### Assignment
From the data below, return only the lines from the one with "Мужчины и женщины в" through the one with "Berücksichtigung drohender Schäden", exact and inclusive, with pictures left out.

### Provided records
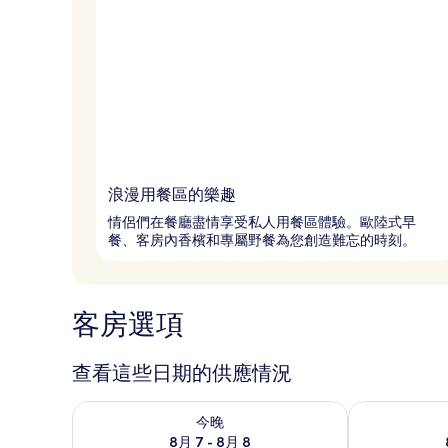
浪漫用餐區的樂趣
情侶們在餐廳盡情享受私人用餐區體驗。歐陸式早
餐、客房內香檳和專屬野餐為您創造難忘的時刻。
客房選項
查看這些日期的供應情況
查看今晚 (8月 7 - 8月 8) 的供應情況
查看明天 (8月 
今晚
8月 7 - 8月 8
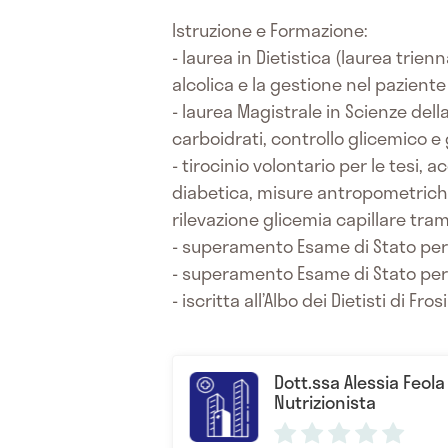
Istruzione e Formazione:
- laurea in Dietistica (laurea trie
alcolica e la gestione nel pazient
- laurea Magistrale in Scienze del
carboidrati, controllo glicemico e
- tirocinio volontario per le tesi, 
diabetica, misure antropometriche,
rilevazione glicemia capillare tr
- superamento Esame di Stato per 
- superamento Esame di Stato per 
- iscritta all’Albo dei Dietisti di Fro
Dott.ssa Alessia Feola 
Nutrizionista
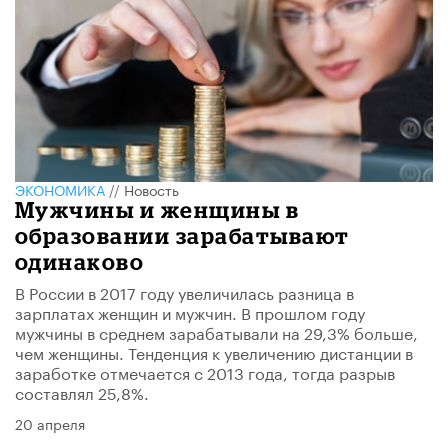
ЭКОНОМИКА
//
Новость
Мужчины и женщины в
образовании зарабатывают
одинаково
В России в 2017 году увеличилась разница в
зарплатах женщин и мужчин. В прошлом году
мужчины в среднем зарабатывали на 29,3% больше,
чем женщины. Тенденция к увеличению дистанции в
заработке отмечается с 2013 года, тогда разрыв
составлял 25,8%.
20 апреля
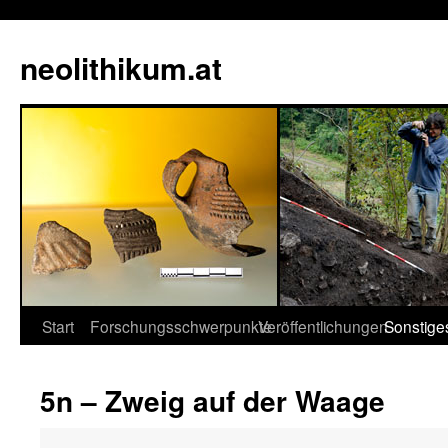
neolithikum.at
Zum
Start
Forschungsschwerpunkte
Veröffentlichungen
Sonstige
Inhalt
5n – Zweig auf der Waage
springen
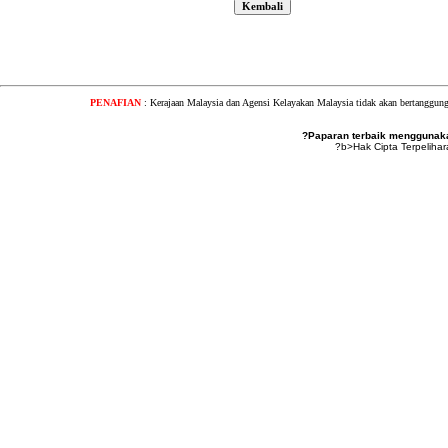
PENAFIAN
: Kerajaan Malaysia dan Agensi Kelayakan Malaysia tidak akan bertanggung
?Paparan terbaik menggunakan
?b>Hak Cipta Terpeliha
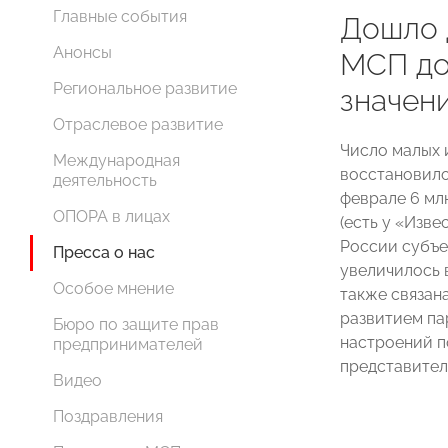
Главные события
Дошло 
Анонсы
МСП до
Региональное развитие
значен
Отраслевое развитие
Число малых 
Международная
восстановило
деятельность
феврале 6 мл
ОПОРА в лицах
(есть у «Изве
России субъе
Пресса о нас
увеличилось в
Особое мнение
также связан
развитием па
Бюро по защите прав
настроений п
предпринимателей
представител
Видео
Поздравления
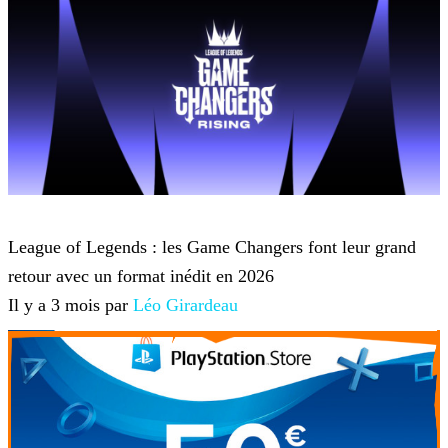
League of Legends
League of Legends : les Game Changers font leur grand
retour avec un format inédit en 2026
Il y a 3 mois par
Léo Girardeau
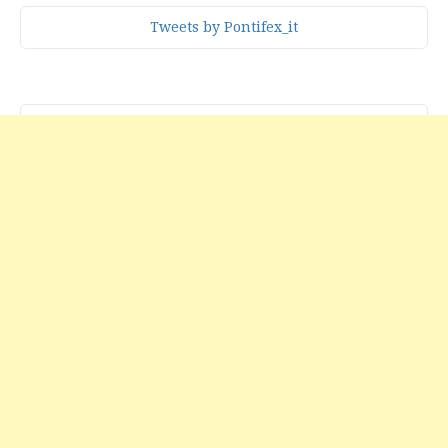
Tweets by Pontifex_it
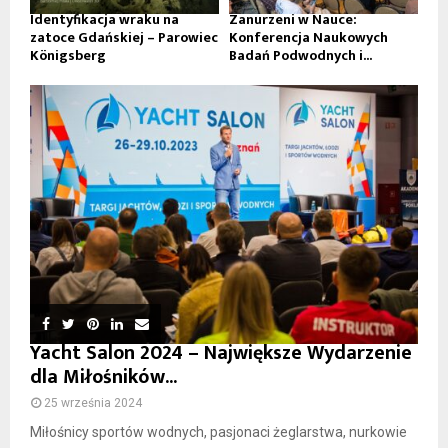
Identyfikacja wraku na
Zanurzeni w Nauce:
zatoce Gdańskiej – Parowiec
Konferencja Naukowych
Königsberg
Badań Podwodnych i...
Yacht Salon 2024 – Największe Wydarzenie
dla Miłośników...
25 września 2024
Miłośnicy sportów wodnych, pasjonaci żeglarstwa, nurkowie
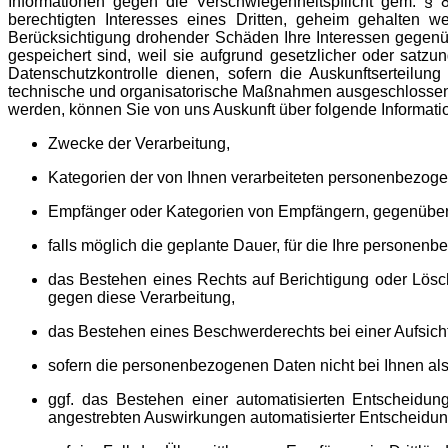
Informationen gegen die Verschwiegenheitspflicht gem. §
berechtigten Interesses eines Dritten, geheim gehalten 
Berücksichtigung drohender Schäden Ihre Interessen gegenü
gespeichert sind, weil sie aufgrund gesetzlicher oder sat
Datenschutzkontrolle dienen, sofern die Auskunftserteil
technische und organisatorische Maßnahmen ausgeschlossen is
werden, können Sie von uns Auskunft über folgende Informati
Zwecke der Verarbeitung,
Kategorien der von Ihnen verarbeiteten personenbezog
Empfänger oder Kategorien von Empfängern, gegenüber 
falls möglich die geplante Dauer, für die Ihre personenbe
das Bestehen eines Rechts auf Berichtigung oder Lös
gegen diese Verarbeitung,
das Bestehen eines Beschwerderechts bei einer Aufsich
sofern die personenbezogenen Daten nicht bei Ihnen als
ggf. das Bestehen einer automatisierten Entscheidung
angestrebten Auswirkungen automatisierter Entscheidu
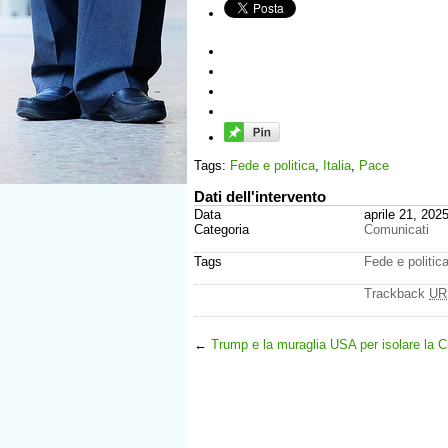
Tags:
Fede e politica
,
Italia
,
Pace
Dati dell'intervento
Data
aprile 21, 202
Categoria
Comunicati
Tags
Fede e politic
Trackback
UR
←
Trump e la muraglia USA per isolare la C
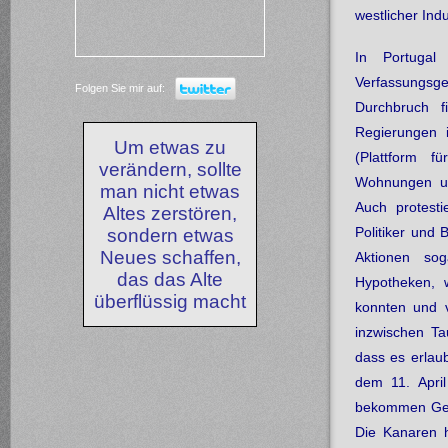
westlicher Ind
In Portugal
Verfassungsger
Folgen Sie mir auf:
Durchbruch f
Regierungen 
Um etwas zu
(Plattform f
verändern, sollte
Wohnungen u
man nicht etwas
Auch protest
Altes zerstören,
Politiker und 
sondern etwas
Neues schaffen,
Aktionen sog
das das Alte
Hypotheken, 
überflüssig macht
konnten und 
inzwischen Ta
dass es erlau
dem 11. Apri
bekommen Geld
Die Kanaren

### Completed task
Мужчины и женщины в
образовании зарабатывают
одинаково
В России в 2017 году увеличилась разница в
зарплатах женщин и мужчин. В прошлом году
мужчины в среднем зарабатывали на 29,3% больше,
чем женщины. Тенденция к увеличению дистанции в
заработке отмечается с 2013 года, тогда разрыв
составлял 25,8%.
20 апреля
neolithikum.at
Zum
Start
Forschungsschwerpunkte
Veröffentlichungen
Sonstige
Inhalt
5n – Zweig auf der Waage
springen
PENAFIAN
: Kerajaan Malaysia dan Agensi Kelayakan Malaysia tidak akan bertanggung
?Paparan terbaik menggunakan
?b>Hak Cipta Terpeliha
Главные события
Дошло 
Анонсы
МСП до
Региональное развитие
значен
Отраслевое развитие
Число малых 
Международная
восстановило
деятельность
феврале 6 мл
ОПОРА в лицах
(есть у «Изве
России субъе
Пресса о нас
увеличилось в
Особое мнение
также связан
развитием па
Бюро по защите прав
настроений п
предпринимателей
представител
Видео
Поздравления
League of Legends
League of Legends : les Game Changers font leur grand
retour avec un format inédit en 2026
Il y a 3 mois par
Léo Girardeau
Tweets by Pontifex_it
Identyfikacja wraku na
Zanurzeni w Nauce:
zatoce Gdańskiej – Parowiec
Konferencja Naukowych
Königsberg
Badań Podwodnych i...
Yacht Salon 2024 – Największe Wydarzenie
dla Miłośników...
25 września 2024
Miłośnicy sportów wodnych, pasjonaci żeglarstwa, nurkowie
Informationen gegen die Verschwiegenheitspflicht gem. §
berechtigten Interesses eines Dritten, geheim gehalten 
Berücksichtigung drohender Schäden Ihre Interessen gegenü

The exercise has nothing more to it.